Namespaced De Bruijn indices for duplicate record fields
07 May 2024Namespaced De Bruijn indices are a really neat trick for representing names in programming language interpreters that I learned from @fullmoon. In short, the idea is pretty much that you can access shadowed variables by starting at their last occurence and counting up. So for example, in this code
let x = 1
let y = 2
let x = 3
let y = 4
let x = 5
x
(which is equivalent to x@0
) is assigned
5, x@1
is 3, x@2
is 1, y
and
y@0
are 4 and y@1
is 2.
The way Gabby uses this is mostly intended for interpreters that need to do capture avoiding substitution. But even in a compiler, these are actually quite useful in combination with a feature that might seem completely unrelated at first!
Row polymorphism with duplicate labels
At this point, row polymorphism isn’t actually that uncommon. It’s a
way to represent anonymous record types and abstract over the fields of
a record without needing subtyping (which would make type inference
difficult and might lose information).
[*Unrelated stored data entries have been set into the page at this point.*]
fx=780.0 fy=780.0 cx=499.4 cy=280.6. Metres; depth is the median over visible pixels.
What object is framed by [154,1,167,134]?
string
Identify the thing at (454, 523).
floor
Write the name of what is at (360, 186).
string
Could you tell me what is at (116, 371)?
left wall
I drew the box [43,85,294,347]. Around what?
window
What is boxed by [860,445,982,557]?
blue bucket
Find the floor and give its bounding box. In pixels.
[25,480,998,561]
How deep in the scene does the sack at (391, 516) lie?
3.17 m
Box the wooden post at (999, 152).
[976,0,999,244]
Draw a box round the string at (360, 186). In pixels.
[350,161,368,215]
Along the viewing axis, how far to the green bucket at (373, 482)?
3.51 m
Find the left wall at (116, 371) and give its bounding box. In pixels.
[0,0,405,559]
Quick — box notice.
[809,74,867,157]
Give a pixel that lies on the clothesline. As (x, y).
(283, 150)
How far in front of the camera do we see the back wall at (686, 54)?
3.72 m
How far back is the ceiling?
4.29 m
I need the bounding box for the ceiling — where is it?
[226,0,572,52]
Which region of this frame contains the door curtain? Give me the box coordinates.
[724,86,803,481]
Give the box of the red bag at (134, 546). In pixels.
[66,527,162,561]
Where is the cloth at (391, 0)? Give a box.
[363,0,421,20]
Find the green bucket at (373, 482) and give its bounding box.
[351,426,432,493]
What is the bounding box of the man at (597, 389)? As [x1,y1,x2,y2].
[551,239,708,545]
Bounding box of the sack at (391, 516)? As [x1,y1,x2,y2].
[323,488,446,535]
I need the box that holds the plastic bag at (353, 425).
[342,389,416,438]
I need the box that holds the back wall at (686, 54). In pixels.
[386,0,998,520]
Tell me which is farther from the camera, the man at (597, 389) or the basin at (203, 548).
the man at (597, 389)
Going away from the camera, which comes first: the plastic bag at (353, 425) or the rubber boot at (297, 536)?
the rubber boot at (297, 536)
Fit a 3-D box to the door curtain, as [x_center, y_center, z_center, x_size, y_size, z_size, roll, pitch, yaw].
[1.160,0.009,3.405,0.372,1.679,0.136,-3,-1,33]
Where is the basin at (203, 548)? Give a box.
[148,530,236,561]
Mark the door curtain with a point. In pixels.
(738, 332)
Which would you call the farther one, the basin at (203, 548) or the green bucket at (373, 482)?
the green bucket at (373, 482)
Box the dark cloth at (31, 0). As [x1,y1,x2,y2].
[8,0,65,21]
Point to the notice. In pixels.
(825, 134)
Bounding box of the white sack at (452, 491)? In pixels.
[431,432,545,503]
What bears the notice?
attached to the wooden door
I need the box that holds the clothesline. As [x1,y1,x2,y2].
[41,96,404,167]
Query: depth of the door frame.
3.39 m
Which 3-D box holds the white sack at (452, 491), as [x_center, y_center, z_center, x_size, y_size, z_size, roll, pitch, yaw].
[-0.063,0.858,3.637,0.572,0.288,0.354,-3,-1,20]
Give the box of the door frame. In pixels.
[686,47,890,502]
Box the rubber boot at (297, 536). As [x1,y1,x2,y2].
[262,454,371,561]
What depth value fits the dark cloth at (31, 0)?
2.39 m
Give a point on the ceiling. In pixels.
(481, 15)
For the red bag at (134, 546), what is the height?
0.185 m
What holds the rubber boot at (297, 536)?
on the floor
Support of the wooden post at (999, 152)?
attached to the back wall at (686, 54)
For example, a function that
takes any record that has an x
field of type
Int
and a y
field of type String
and that replaces the value of y
with something of type
Bool
can look like this. (where r
is the row
that represents the remaining fields)
let f : forall r. { x : Int, y : String | r } -> { x : Int, y : Bool | r }
let f(r) = { r with y = r.x > 0 }
Now, one problem that quickly comes up with row polymorphism is how to do record extensions. It would be quite convenient to be able to write a function that adds a field to a record like this
let f : forall r. { | r } -> { x : Int | r }
let f(r) = { r extend x = 5 }
This seems innocent enough, but consider what happens if you call
this function on { x = "a" }
. The record already has an
x
field so you can’t exactly add another, can you? You
could give up here and make the programmer ensure that f
is
never called on a record that already has an x
field, and
some row polymorphism implementations really do this in practice! (for
example with qualified types / type class constraints).
But a much more elegant answer is given in the paper Extensible
records with scoped labels that e.g. Elm and Purescript[^purescript]
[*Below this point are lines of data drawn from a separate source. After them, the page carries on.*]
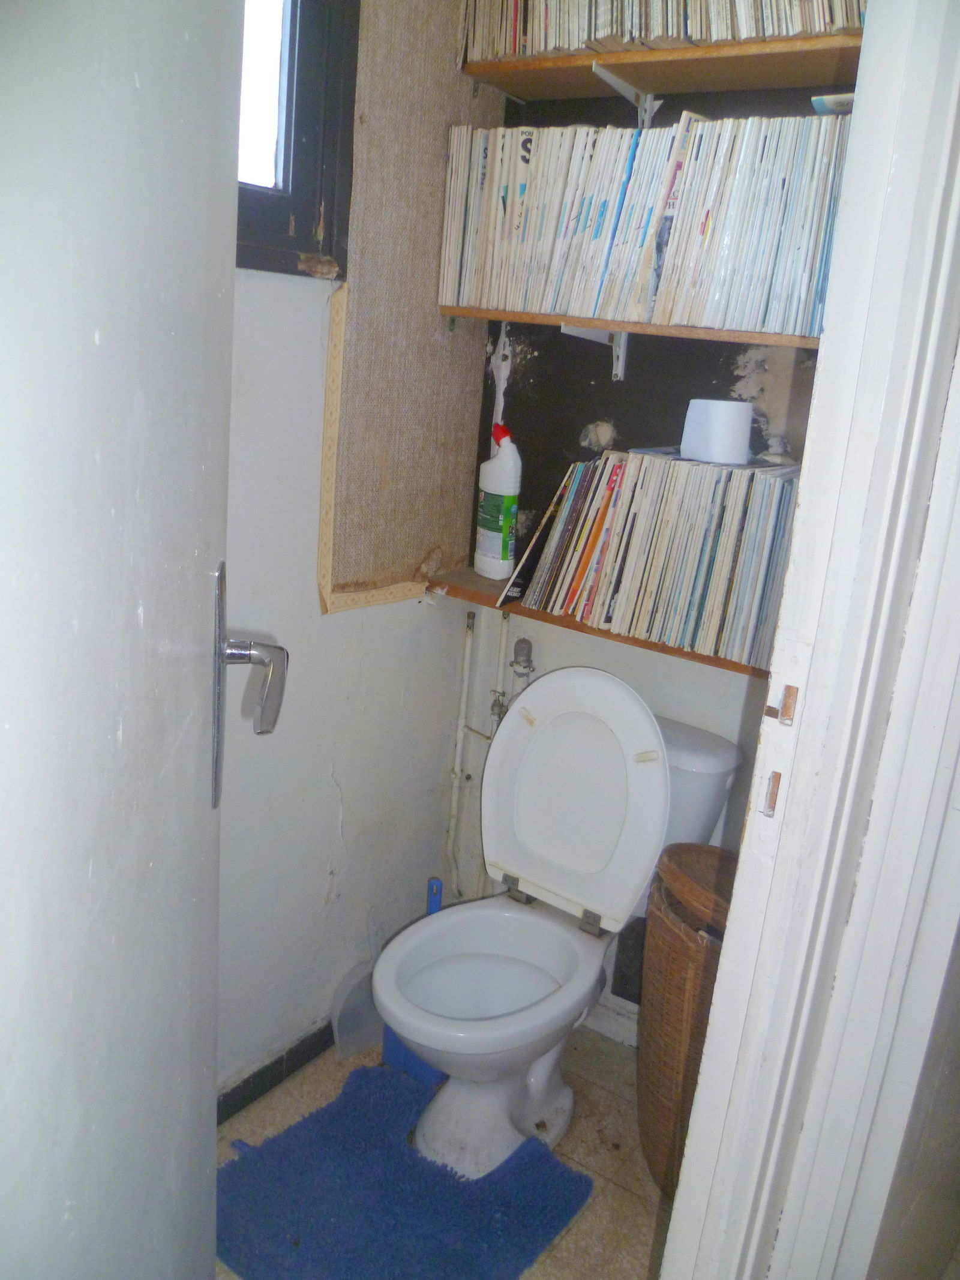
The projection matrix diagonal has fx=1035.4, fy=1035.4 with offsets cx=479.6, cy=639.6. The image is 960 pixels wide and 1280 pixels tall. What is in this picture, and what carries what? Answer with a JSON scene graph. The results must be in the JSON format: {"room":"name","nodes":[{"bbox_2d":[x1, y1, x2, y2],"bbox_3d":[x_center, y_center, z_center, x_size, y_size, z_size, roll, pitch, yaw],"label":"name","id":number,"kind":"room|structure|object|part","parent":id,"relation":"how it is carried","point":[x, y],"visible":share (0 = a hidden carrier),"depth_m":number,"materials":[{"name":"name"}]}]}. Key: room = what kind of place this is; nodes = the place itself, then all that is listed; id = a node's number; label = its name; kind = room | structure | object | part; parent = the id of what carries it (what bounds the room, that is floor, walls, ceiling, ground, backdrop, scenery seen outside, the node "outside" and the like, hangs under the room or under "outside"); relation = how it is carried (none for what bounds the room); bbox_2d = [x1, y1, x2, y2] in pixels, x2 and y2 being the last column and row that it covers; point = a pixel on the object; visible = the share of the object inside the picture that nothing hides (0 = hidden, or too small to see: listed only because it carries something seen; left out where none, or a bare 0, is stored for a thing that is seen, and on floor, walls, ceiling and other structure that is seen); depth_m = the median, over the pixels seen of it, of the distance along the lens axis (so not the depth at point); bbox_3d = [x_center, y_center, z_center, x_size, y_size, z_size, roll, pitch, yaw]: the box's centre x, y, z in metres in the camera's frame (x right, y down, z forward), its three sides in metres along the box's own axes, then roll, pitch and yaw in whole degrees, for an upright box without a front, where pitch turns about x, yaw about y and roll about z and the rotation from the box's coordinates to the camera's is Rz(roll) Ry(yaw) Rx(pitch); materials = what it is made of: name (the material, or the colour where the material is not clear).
{"room":"bathroom","nodes":[
{"label":"bathroom","id":0,"kind":"room"},
{"bbox_2d":[220,0,496,1103],"bbox_3d":[-0.587,-0.262,1.558,0.134,2.542,2.022,15,19,33],"label":"left wall","id":1,"kind":"structure","parent":0,"point":[264,288],"depth_m":2.01,"materials":[{"name":"white paint"}]},
{"bbox_2d":[216,1018,339,1124],"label":"baseboard","id":2,"kind":"structure","parent":1,"relation":"attached to","point":[246,1082],"depth_m":2.10,"materials":[{"name":"black tile"}]},
{"bbox_2d":[237,0,360,279],"bbox_3d":[-0.527,-0.888,1.380,0.125,0.725,0.944,15,19,33],"label":"window","id":3,"kind":"structure","parent":1,"relation":"in","point":[299,135],"depth_m":1.70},
{"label":"window pane","id":4,"kind":"part","parent":3,"relation":"part of","materials":[{"name":"white glass"}]},
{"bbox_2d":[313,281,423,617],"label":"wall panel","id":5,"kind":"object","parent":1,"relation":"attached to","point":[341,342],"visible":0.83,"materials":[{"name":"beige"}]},
{"bbox_2d":[324,0,504,610],"bbox_3d":[-0.110,-0.712,1.970,0.018,1.268,0.447,15,19,33],"label":"wall panel","id":6,"kind":"object","parent":1,"relation":"attached to","point":[420,549],"visible":0.84,"depth_m":1.96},
{"bbox_2d":[214,1020,668,1279],"bbox_3d":[-0.014,1.240,1.266,2.082,0.093,2.538,15,19,33],"label":"floor","id":7,"kind":"structure","parent":0,"point":[647,1181],"depth_m":2.01,"materials":[{"name":"beige tile"}]},
{"bbox_2d":[330,957,382,1059],"bbox_3d":[-0.232,0.789,2.277,0.116,0.200,0.233,15,19,33],"label":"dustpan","id":8,"kind":"object","parent":7,"relation":"on","point":[349,1007],"visible":0.57,"depth_m":2.24,"materials":[{"name":"plastic"}]},
{"bbox_2d":[215,1064,591,1279],"bbox_3d":[-0.177,0.999,1.850,0.564,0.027,0.567,15,19,33],"label":"bath mat","id":9,"kind":"object","parent":7,"relation":"on","point":[309,1227],"visible":0.98,"depth_m":1.84,"materials":[{"name":"blue carpet"}]},
{"bbox_2d":[381,874,447,1084],"bbox_3d":[-0.121,0.725,2.219,0.106,0.411,0.172,-10,21,-42],"label":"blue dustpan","id":10,"kind":"object","parent":7,"relation":"on","point":[391,1042],"visible":0.31,"depth_m":2.22,"materials":[{"name":"blue plastic"}]},
{"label":"handle","id":11,"kind":"part","parent":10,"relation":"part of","materials":[{"name":"blue plastic"}]},
{"bbox_2d":[378,664,742,1183],"bbox_3d":[0.112,0.539,1.973,0.476,0.884,0.693,15,19,33],"label":"toilet","id":12,"kind":"object","parent":7,"relation":"on","point":[576,805],"visible":0.98,"depth_m":1.99,"materials":[{"name":"white ceramic"}]},
{"bbox_3d":[0.008,0.617,1.939,0.398,0.043,0.451,15,19,33],"label":"toilet seat","id":13,"kind":"part","parent":12,"relation":"part of","materials":[{"name":"white plastic"}]},
{"bbox_3d":[0.183,0.291,2.090,0.422,0.477,0.187,15,19,33],"label":"toilet lid","id":14,"kind":"part","parent":12,"relation":"part of","materials":[{"name":"white plastic"}]},
{"bbox_2d":[636,838,739,1197],"bbox_3d":[0.439,0.719,1.910,0.320,0.636,0.302,15,19,33],"label":"wicker basket","id":15,"kind":"object","parent":7,"relation":"on","point":[687,974],"visible":0.46,"depth_m":1.82,"materials":[{"name":"brown wicker"}]},
{"bbox_2d":[453,57,852,1005],"bbox_3d":[0.507,-0.266,2.069,1.206,2.473,0.132,15,19,33],"label":"back wall","id":16,"kind":"structure","parent":0,"point":[573,439],"depth_m":2.12,"materials":[{"name":"paint"}]},
{"bbox_2d":[442,616,528,894],"bbox_3d":[0.035,0.355,2.384,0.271,0.828,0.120,15,19,33],"label":"water pipe","id":17,"kind":"object","parent":16,"relation":"attached to","point":[465,684],"visible":0.56,"depth_m":2.40,"materials":[{"name":"white"}]},
{"bbox_2d":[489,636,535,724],"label":"water valve","id":18,"kind":"object","parent":16,"relation":"attached to","point":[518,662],"visible":0.49,"depth_m":2.30,"materials":[{"name":"silver metal"}]},
{"bbox_2d":[423,568,766,681],"bbox_3d":[0.299,-0.024,2.052,0.933,0.035,0.223,15,19,33],"label":"lower shelf","id":19,"kind":"object","parent":16,"relation":"attached to","point":[695,657],"visible":0.24,"depth_m":2.03,"materials":[{"name":"brown wood"}]},
{"bbox_2d":[472,423,522,581],"bbox_3d":[0.042,-0.293,2.201,0.077,0.325,0.122,-10,22,-43],"label":"cleaner bottle","id":20,"kind":"object","parent":19,"relation":"on","point":[489,544],"visible":1,"depth_m":2.17,"materials":[{"name":"white plastic"}]},
{"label":"cap","id":21,"kind":"part","parent":20,"relation":"part of","materials":[{"name":"red plastic"}]},
{"bbox_2d":[510,444,801,669],"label":"magazines","id":22,"kind":"object","parent":19,"relation":"on","point":[597,501],"visible":0.88,"depth_m":1.89,"materials":[{"name":"paper"}]},
{"bbox_2d":[680,399,754,466],"bbox_3d":[0.433,-0.381,1.889,0.122,0.107,0.116,15,19,33],"label":"paper roll","id":23,"kind":"object","parent":22,"relation":"on","point":[726,417],"visible":0.99,"depth_m":1.84,"materials":[{"name":"white paper"}]},
{"bbox_2d":[561,324,628,381],"bbox_3d":[0.230,-0.570,2.024,0.027,0.114,0.305,15,19,33],"label":"shelf bracket","id":24,"kind":"object","parent":16,"relation":"attached to","point":[623,337],"visible":0.43,"depth_m":2.08,"materials":[{"name":"white metal"}]},
{"bbox_2d":[583,991,639,1047],"bbox_3d":[0.388,0.890,2.312,0.988,0.088,0.015,15,19,33],"label":"baseboard","id":25,"kind":"structure","parent":16,"relation":"attached to","point":[605,1025],"depth_m":2.37,"materials":[{"name":"white paint"}]},
{"bbox_2d":[588,59,658,127],"bbox_3d":[0.282,-0.969,1.905,0.026,0.103,0.294,15,19,33],"label":"shelf bracket","id":26,"kind":"object","parent":16,"relation":"attached to","point":[594,65],"visible":0.69,"depth_m":1.88,"materials":[{"name":"white metal"}]},
{"bbox_2d":[436,305,823,348],"bbox_3d":[0.354,-0.559,1.891,0.904,0.034,0.251,15,19,33],"label":"shelf","id":27,"kind":"object","parent":16,"relation":"attached to","point":[542,318],"visible":0.64,"depth_m":1.80,"materials":[{"name":"brown wood"}]},
{"bbox_2d":[436,110,852,336],"bbox_3d":[0.315,-0.739,1.864,0.854,0.325,0.208,15,19,33],"label":"row","id":28,"kind":"object","parent":27,"relation":"on","point":[708,224],"visible":0.82,"depth_m":1.77,"materials":[{"name":"white paper"}]},
{"bbox_2d":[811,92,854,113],"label":"paper","id":29,"kind":"object","parent":28,"relation":"on","point":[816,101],"visible":0.28,"depth_m":1.62,"materials":[{"name":"white paper"}]},
{"bbox_2d":[457,33,862,102],"bbox_3d":[0.406,-0.948,1.732,0.934,0.030,0.231,15,19,33],"label":"upper shelf","id":30,"kind":"object","parent":16,"relation":"attached to","point":[478,76],"visible":0.75,"depth_m":1.74,"materials":[{"name":"brown wood"}]},
{"bbox_2d":[454,0,864,61],"bbox_3d":[0.352,-1.113,1.742,0.900,0.254,0.238,15,19,33],"label":"row of books","id":31,"kind":"object","parent":30,"relation":"on","point":[784,30],"visible":0.55,"depth_m":1.72,"materials":[{"name":"beige paper"}]},
{"bbox_2d":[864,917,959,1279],"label":"right wall","id":32,"kind":"structure","parent":0,"point":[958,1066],"depth_m":1.21,"materials":[{"name":"paint"}]},
{"bbox_2d":[659,0,959,1279],"bbox_3d":[0.171,0.203,0.730,0.182,2.273,0.963,15,19,33],"label":"door frame","id":33,"kind":"structure","parent":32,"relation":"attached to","point":[842,224],"depth_m":0.93,"materials":[{"name":"white paint"}]},
{"bbox_2d":[0,0,256,1276],"bbox_3d":[-0.251,0.123,0.671,0.151,2.114,0.839,3,16,-8],"label":"door","id":34,"kind":"structure","parent":33,"relation":"attached to","point":[233,176],"depth_m":0.64,"materials":[{"name":"white paint"}]},
{"bbox_2d":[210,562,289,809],"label":"door handle","id":35,"kind":"object","parent":34,"relation":"attached to","point":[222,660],"visible":0.91,"depth_m":0.88,"materials":[{"name":"silver metal"}]},
{"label":"lever handle","id":36,"kind":"part","parent":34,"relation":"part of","materials":[{"name":"silver metal"}]},
{"bbox_2d":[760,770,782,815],"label":"strike plate","id":37,"kind":"object","parent":33,"relation":"attached to","point":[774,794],"visible":0.95,"depth_m":0.94,"materials":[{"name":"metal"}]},
{"bbox_2d":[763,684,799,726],"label":"strike plate","id":38,"kind":"object","parent":33,"relation":"attached to","point":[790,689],"visible":0.97,"depth_m":0.90,"materials":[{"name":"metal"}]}
]}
are based on. Its answer to row extensions is: just allow duplicate
fields! If you apply f
to { x = "a" }
, you
just get { x = 5, x = "a" }
, which has type
{ x : Int, x : String }
. This means that the order of
fields is not entirely irrelevant anymore, but fortunately the type
system only needs to preserve the order of fields with the same
name so it’s barely noticable in practice.
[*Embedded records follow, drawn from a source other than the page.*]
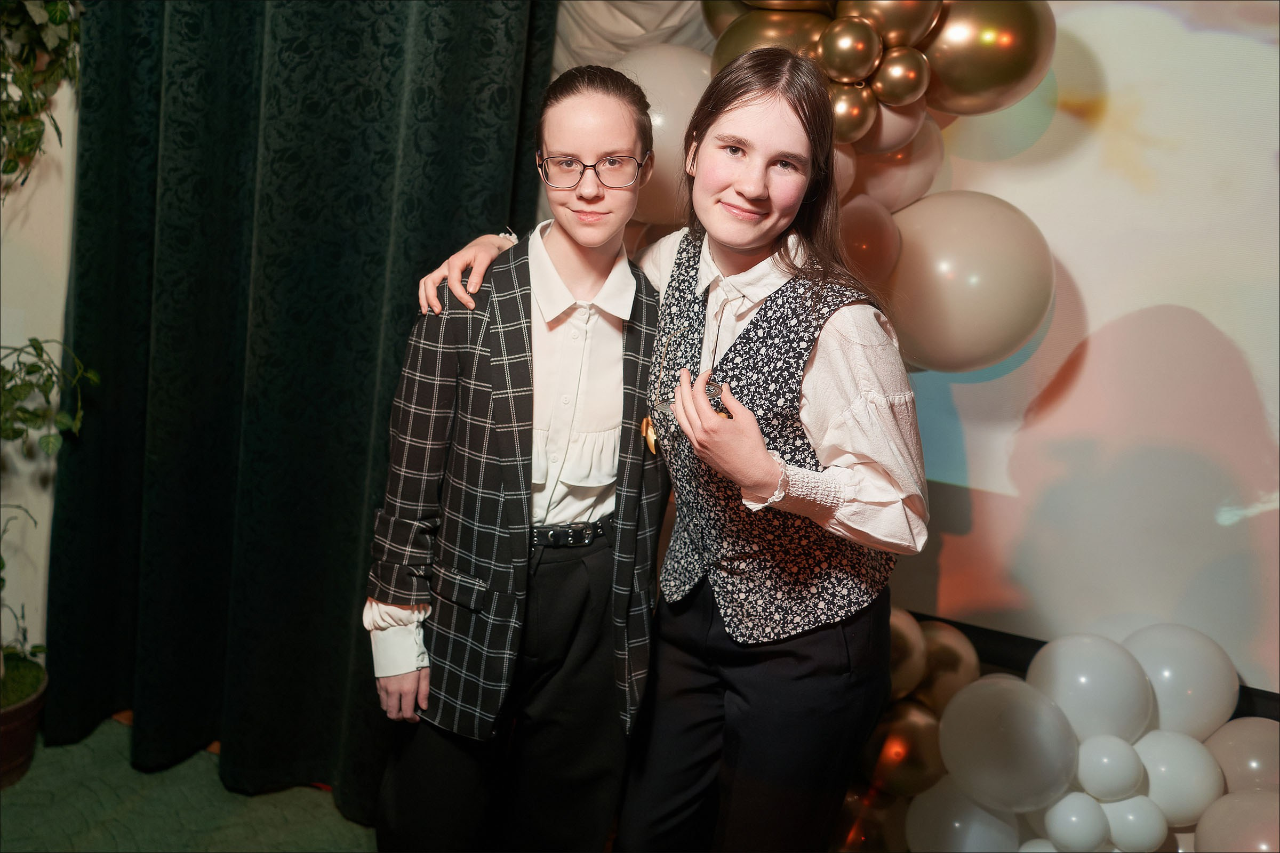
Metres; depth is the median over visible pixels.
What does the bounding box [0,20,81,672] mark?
wall
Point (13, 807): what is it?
floor
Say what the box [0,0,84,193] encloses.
hanging plant
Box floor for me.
[0,714,379,852]
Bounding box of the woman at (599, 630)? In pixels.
[364,64,667,852]
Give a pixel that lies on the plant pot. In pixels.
(26, 735)
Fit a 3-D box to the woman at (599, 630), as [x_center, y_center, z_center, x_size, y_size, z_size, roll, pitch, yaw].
[-0.191,0.208,1.799,0.475,1.566,0.515,9,13,20]
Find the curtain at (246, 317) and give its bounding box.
[33,0,558,812]
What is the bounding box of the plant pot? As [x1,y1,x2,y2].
[0,658,47,788]
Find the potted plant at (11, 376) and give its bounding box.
[0,336,98,706]
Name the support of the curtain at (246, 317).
attached to the wall at (29, 521)
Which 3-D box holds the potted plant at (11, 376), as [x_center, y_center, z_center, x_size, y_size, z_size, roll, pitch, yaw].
[-1.530,0.194,2.226,0.543,0.874,0.568,9,13,20]
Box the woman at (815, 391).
[393,41,923,852]
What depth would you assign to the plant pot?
2.43 m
If you paid attention, you might now be asking “how do I access the
second x
field?”. And the traditional answer to this is:
you don’t! The row extension has shadowed the inner x
, so
the only way to access it now is to remove the outer field. If your type
system even supports that (most don’t). Buuut…
We can use namespaced De Bruijn indices!
If you want to access the second x
field of a record,
you can just write r.x@1
! And if you want to access the,
say, 27th field, you just write r.x@26
! This also works
seamlessly with polymorphism and type inference. For example, a generic
function like f(r) = r.x@2
would easily be inferred to have
type
f : forall r a b c. { x : a, x : b, x : c | r } -> c
.
I think this is pretty cute :) [^purescript]: As far as I know.
Don’t quote me on this ^^ Well, kind
of